Result: even when the SOL length is fixed at 5 years, the clock’s start may be contested.

2) Procedural FTCA steps can affect timing strategy

FTCA claims require administrative exhaustion before filing suit in federal court. That process doesn’t replace the limitation period rules; instead, it interacts with them. Depending on the timeline of administrative filings, the overall case timetable can become tight.

3) Equitable doctrines may be argued (fact-dependent)

Courts may consider equitable arguments in limited circumstances. These are highly fact-specific and can depend on conduct, notice, and diligence. Don’t assume an equitable extension is available just because you missed by a small margin—treat it as a possibility to evaluate based on your facts.

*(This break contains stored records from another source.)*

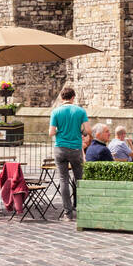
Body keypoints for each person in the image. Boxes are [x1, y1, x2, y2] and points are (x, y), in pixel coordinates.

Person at [48, 86, 88, 221]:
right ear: (73, 97)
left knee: (63, 180)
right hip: (76, 149)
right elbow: (87, 130)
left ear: (61, 97)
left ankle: (68, 214)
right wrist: (80, 131)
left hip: (60, 148)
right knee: (79, 179)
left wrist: (61, 131)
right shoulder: (80, 111)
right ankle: (82, 210)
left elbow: (51, 133)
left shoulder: (55, 112)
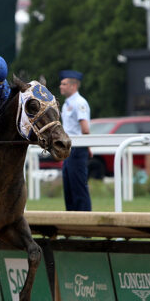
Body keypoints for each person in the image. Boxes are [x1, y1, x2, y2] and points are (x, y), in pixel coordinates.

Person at [59, 70, 92, 211]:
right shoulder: (67, 103)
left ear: (73, 86)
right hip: (69, 148)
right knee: (69, 187)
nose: (61, 86)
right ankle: (70, 224)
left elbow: (85, 128)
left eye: (64, 84)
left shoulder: (79, 102)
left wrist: (87, 146)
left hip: (77, 148)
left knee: (78, 187)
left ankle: (85, 225)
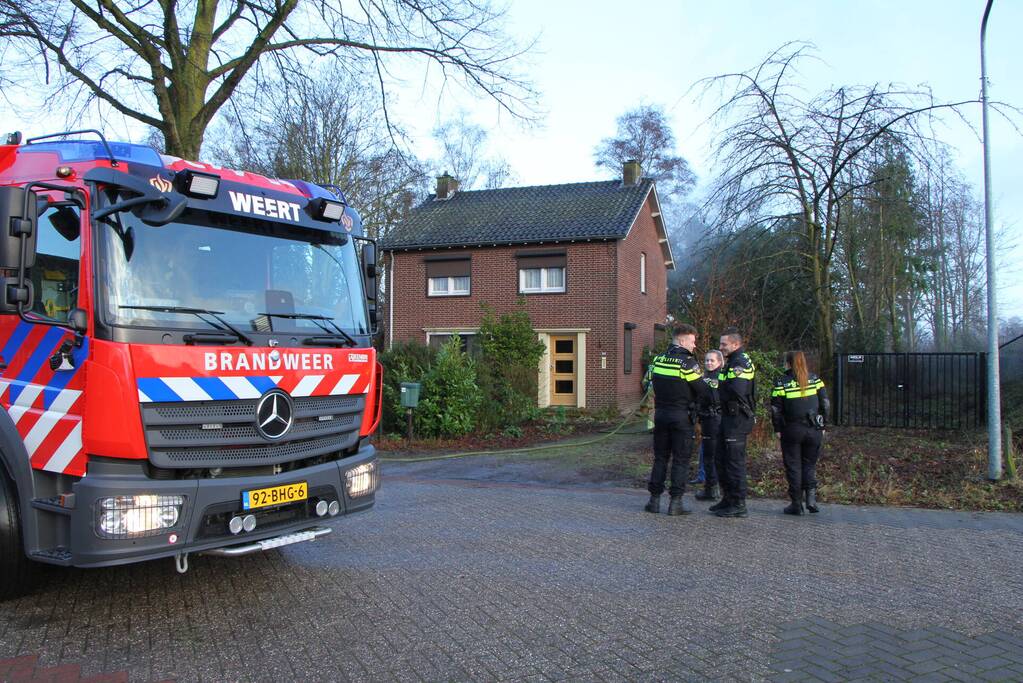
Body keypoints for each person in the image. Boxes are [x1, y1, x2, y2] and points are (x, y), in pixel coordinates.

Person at [642, 324, 710, 515]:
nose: (694, 345)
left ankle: (653, 501)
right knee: (680, 459)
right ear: (681, 341)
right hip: (681, 417)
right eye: (692, 341)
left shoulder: (658, 360)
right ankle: (675, 503)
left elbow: (648, 381)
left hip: (661, 416)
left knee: (661, 458)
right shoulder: (688, 363)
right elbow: (703, 390)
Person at [770, 351, 829, 515]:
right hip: (814, 428)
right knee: (809, 464)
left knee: (793, 466)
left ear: (788, 363)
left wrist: (777, 429)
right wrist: (823, 424)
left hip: (792, 430)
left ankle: (796, 504)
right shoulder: (815, 379)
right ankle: (811, 499)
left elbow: (776, 409)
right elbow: (825, 402)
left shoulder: (782, 382)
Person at [711, 327, 756, 518]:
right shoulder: (731, 362)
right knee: (721, 458)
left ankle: (738, 503)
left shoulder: (740, 363)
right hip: (728, 418)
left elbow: (736, 390)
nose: (721, 347)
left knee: (734, 462)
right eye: (721, 343)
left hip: (737, 419)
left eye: (724, 344)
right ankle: (728, 498)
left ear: (736, 344)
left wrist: (722, 393)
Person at [694, 349, 724, 502]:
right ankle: (713, 486)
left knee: (709, 456)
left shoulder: (714, 379)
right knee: (712, 455)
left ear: (719, 362)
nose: (709, 363)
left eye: (712, 360)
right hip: (710, 420)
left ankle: (711, 489)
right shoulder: (706, 377)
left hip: (713, 420)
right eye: (706, 360)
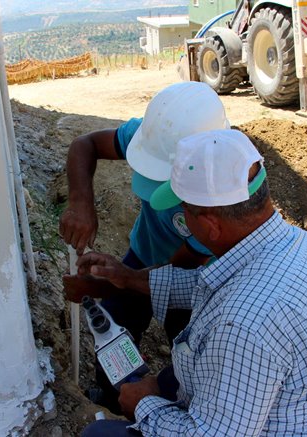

Warning: Missing a statutory deadline can be fatal to the claim. Use DocketMath to translate the baseline 5-year period into an actual date, then verify the triggering date you plan to use before acting.

Statute citation

This Illinois reference point uses the general SOL period of 5 years and cites:

Rule summary table (baseline)

ItemValue
Default/general SOL length5 years
General statute cited720 ILCS 5/3-6
Claim-type-specific sub-rule foundNone identified (use default rule)

Use the calculator

You can compute the deadline using DocketMath’s statute-of-limitations tool:

Suggested inputs to try

Check which date you mean by the “start date”:

  • If you track from the injury date, input that date as the accrual/triggering date.
  • If you track from discovery/notice, input the date you discovered (or reasonably should have discovered) the injury and its connection to conduct.

Quick example (calendar math)

If your triggering date is March 1, 2021, the 5-year baseline would land around March 1, 2026. Change that start date by a month, and the deadline shifts by a month. The calculator does the same computation for your specific dates so you don’t have to convert years into calendar days manually.

After running the calculation, record:

  • the computed deadline date, and
  • the start date you used (so you can justify it later in your workflow).